2026 U.S. district court case

Defense Distributed v. Blanche is a 2026 decision of the United States District Court for the Northern District of Texas of national significance. The court held that provisions of ATF’s 2022 Frame or Receiver Final Rule violated the Second Amendment of the U.S. Constitution as applied to Defense Distributed and the Second Amendment Foundation.
== Background ==

In April 2022, the federal Bureau of Alcohol Tobacco and Firearms (ATF) issued an APA Final Rule changing the Gun Control Act's definition of "frame or receiver" to regulate partial and incomplete frames. The agency added expansive new criteria to the definition that included the term "readily convertible."

The case began in August 2022 as VanDerStok v.

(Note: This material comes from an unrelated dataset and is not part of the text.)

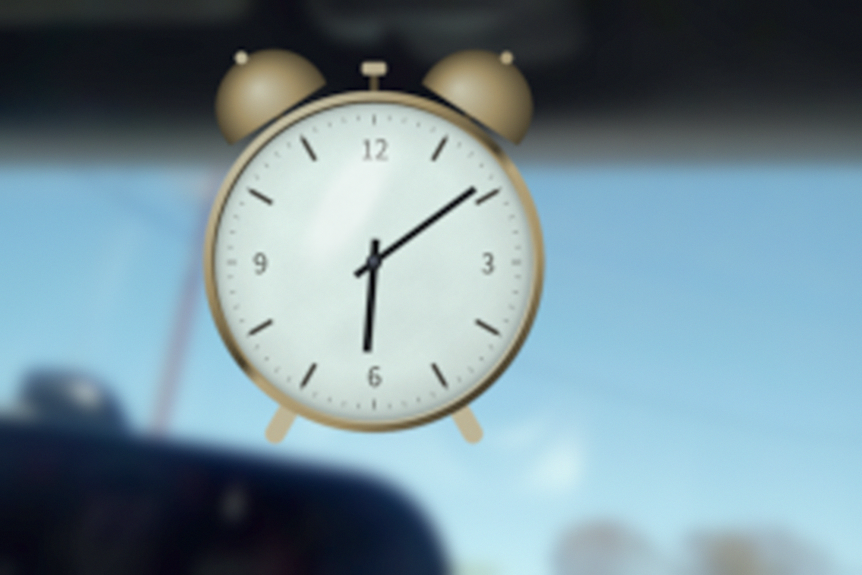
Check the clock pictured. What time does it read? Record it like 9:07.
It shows 6:09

Garland, a challenge to the ATF Final Rule under the Administrative Procedure Act, which Defense Distributed and the Second Amendment Foundation joined that year as intervenor plaintiffs. The district court found the rule unlawful under the APA, which the Fifth Circuit largely upheld, but the Supreme Court ultimately reversed in Bondi v. VanDerStok (2025). While the Court found the ATF had not exceeded its statutory authority in reinterpreting the Gun Control Act, it did not reach the Second Amendment or "void for vagueness" questions.

On remand to the Texas District court, the original plaintiffs and the other intervenors dropped their claims, which left Defense Distributed and the Second Amendment Foundation as the only remaining parties to press the outstanding constitutional claims. The parties moved for summary judgment in April 2026.

== District court decision ==
Chief Judge Reed O'Connor of the United States District Court for the Northern District of Texas granted the plaintiffs' motion for summary judgement on constitutional claims under the Second Amendment (being inconsistent with the Bruen framework), and void for vagueness doctrine under the Fifth Amendment, and granted permanent injunctive relief.

The decision legalized the nationwide sale of a small number of Defense Distributed's products, including so-called "G80 kits."